Trust-PCL: An Off-Policy Trust Region Method for Continuous Control

Authors: Ofir Nachum, Mohammad Norouzi, Kelvin Xu, Dale Schuurmans

ICLR 2018 | Conference PDF | Archive PDF | Plain Text | LLM Run Details

Reproducibility Variable Result LLM Response
Research Type Experimental When evaluated on a number of continuous control tasks, Trust-PCL significantly improves the solution quality and sample efficiency of TRPO. We evaluate Trust-PCL against TRPO on a number of benchmark tasks.
Researcher Affiliation Industry Ofir Nachum, Mohammad Norouzi, Kelvin Xu, & Dale Schuurmans {ofirnachum,mnorouzi,kelvinxx,schuurmans}@google.com Google Brain
Pseudocode Yes A simplified pseudocode for Trust-PCL is presented in Algorithm 1.
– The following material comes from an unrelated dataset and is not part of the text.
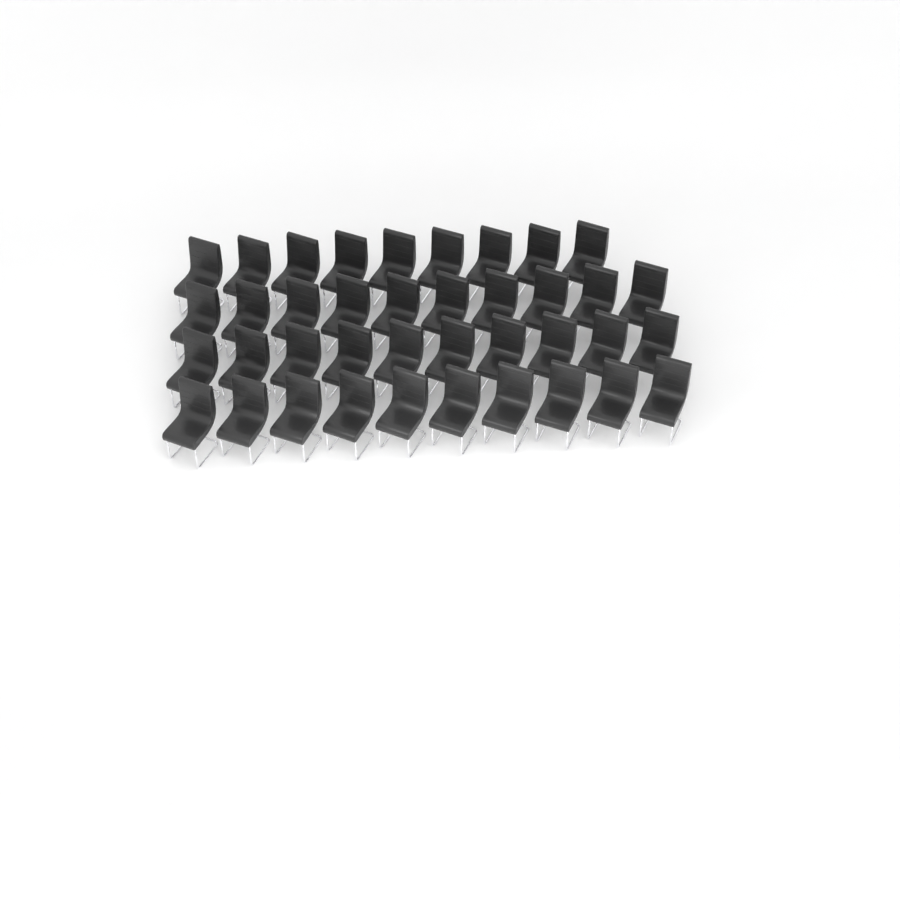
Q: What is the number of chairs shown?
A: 39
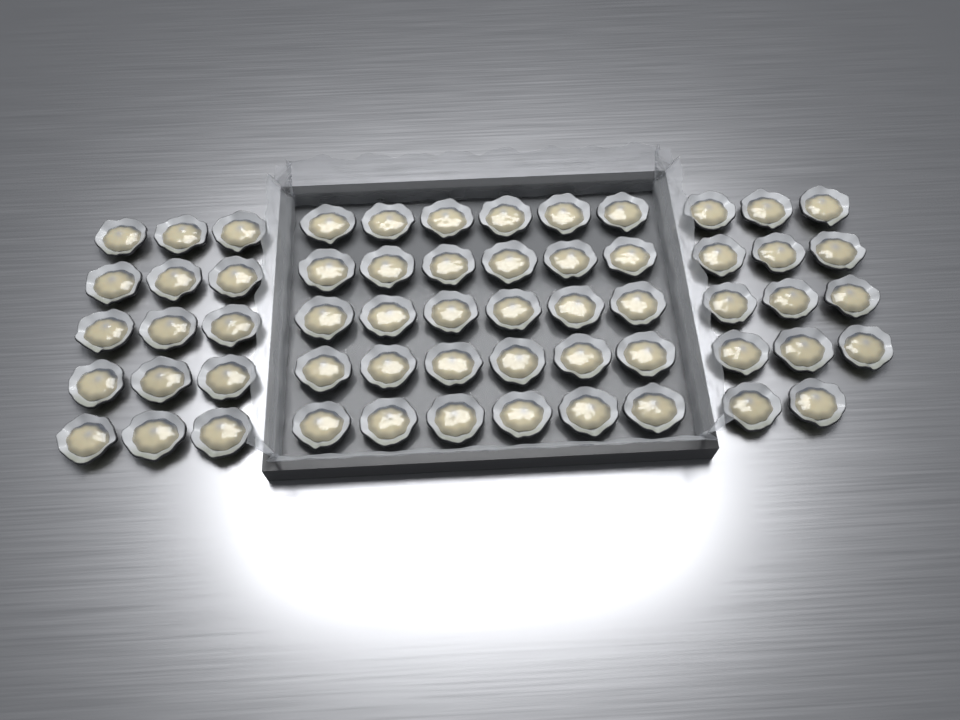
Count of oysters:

Open Source Code Yes An implementation of Trust-PCL is available at https://github.com/tensorflow/models/ tree/master/research/pcl_rl
Open Datasets Yes We chose a number of control tasks available from Open AI Gym (Brockman et al., 2016). The first task, Acrobot, is a discrete-control task, while the remaining tasks (Half Cheetah, Swimmer, Hopper, Walker2d, and Ant) are well-known continuous-control tasks utilizing the Mu Jo Co environment (Todorov et al., 2012).
Dataset Splits No The paper describes hyperparameter search ('For each of the variants and for each environment, we performed a hyperparameter search to find the best hyperparameters.'), implying a validation process, but does not provide explicit train/validation/test dataset split percentages, counts, or specific predefined split references.
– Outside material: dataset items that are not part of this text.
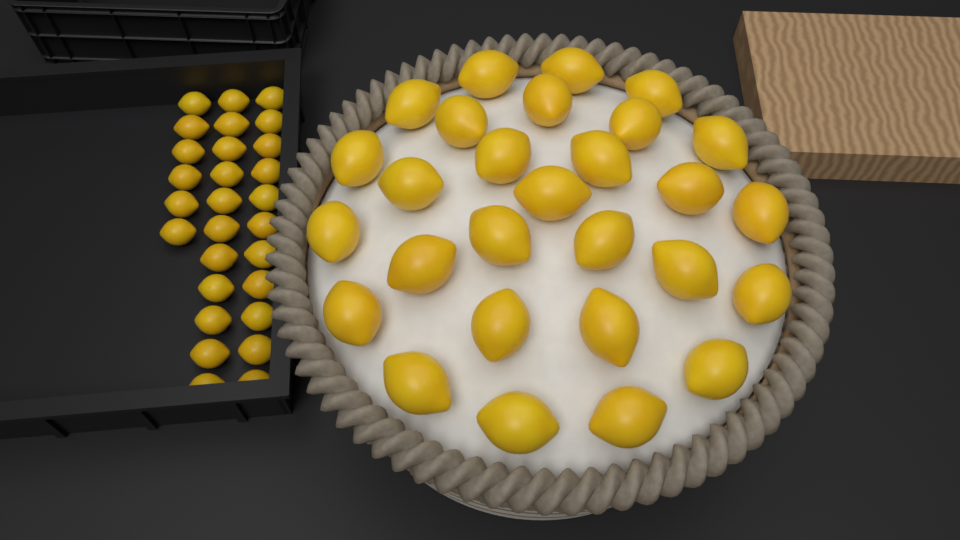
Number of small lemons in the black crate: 28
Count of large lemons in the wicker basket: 28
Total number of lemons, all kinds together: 56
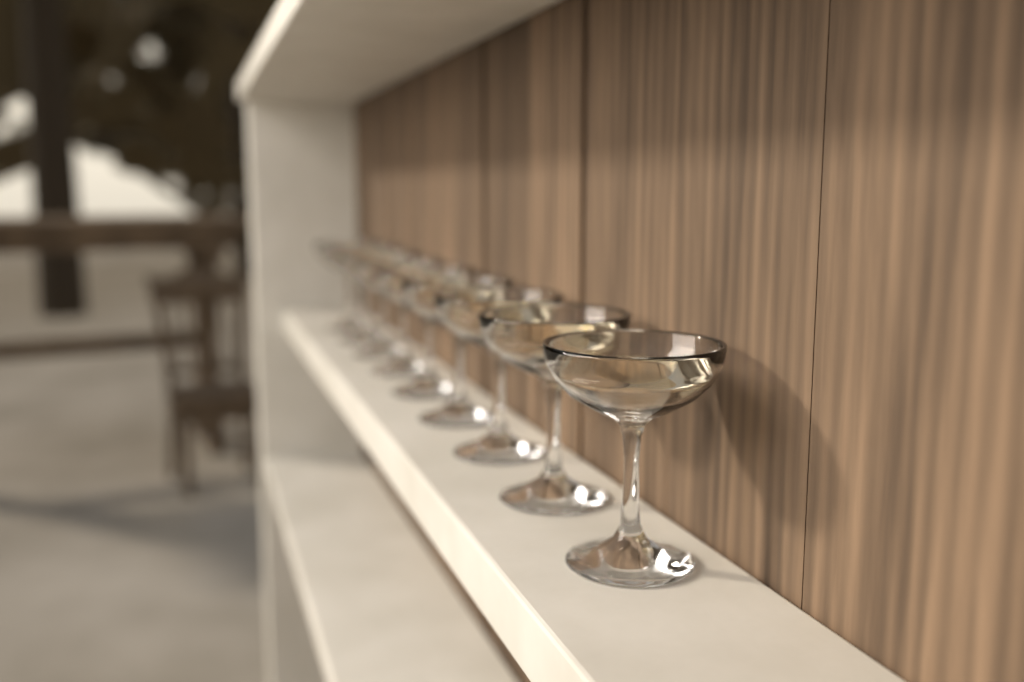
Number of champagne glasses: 9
Hardware Specification No The paper states 'Experiments were performed using Tensorflow (Abadi et al., 2016)' but does not provide specific details about the hardware (e.g., CPU/GPU models, memory) used for these experiments.
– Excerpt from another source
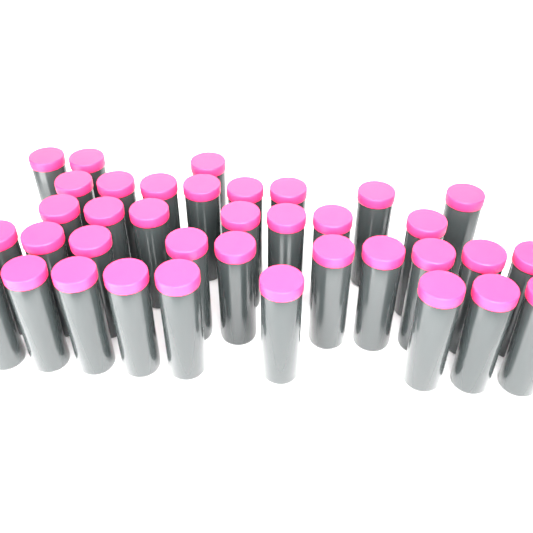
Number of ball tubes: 37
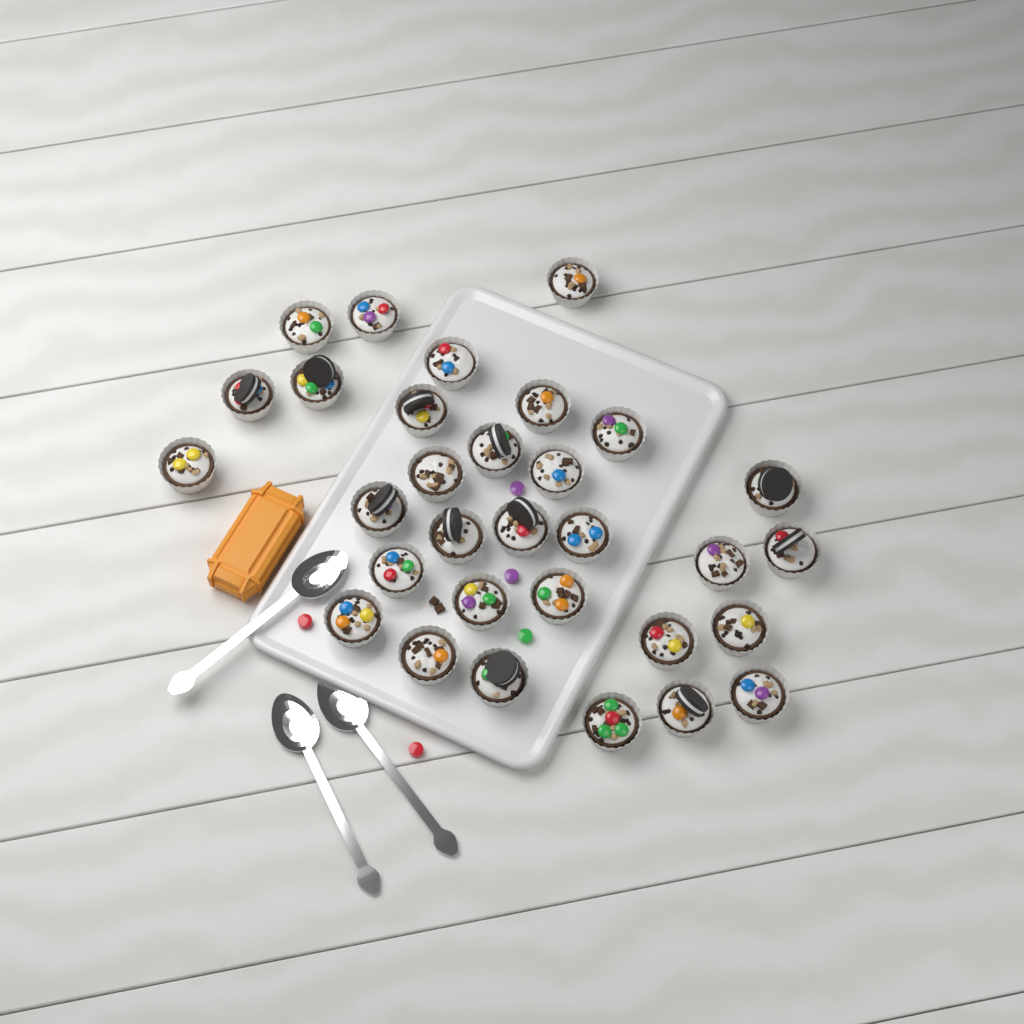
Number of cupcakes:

Software Dependencies No The paper mentions software like Tensorflow (Abadi et al., 2016), OpenAI Gym (Brockman et al., 2016), Mu Jo Co (Todorov et al., 2012), and the Adam optimizer (Kingma & Ba, 2015), but does not provide specific version numbers for these or other software dependencies.
Experiment Setup Yes For TRPO we trained using batches of Q = 25, 000 steps... Trust-PCL ... alternate between collecting P = 10 steps from the environment and performing a single gradient step based on a batch of size Q = 64 sub-episodes of length P from the replay buffer, with a recency weight of β = 0.001... To maintain stability we use α = 0.99 and we modified the loss from squared loss to Huber loss... For Trust-PCL (on-policy), the policy is trained by taking a single gradient step using the Adam optimizer (Kingma & Ba, 2015) with learning rate 0.001. The value network update ... we perform 5 gradients steps with learning rate 0.001... We use κ = 0.95. For Trust-PCL (off-policy), both the policy and value parameters are updated in a single step using the Adam optimizer with learning rate 0.0001. We fix the discount to γ = 0.995 for all environments. For TRPO we performed a grid search over ϵ {0.01, 0.02, 0.05, 0.1}, d {10, 50}. For Trust-PCL we performed a grid search over ϵ {0.001, 0.002, 0.005, 0.01}, d {10, 50}.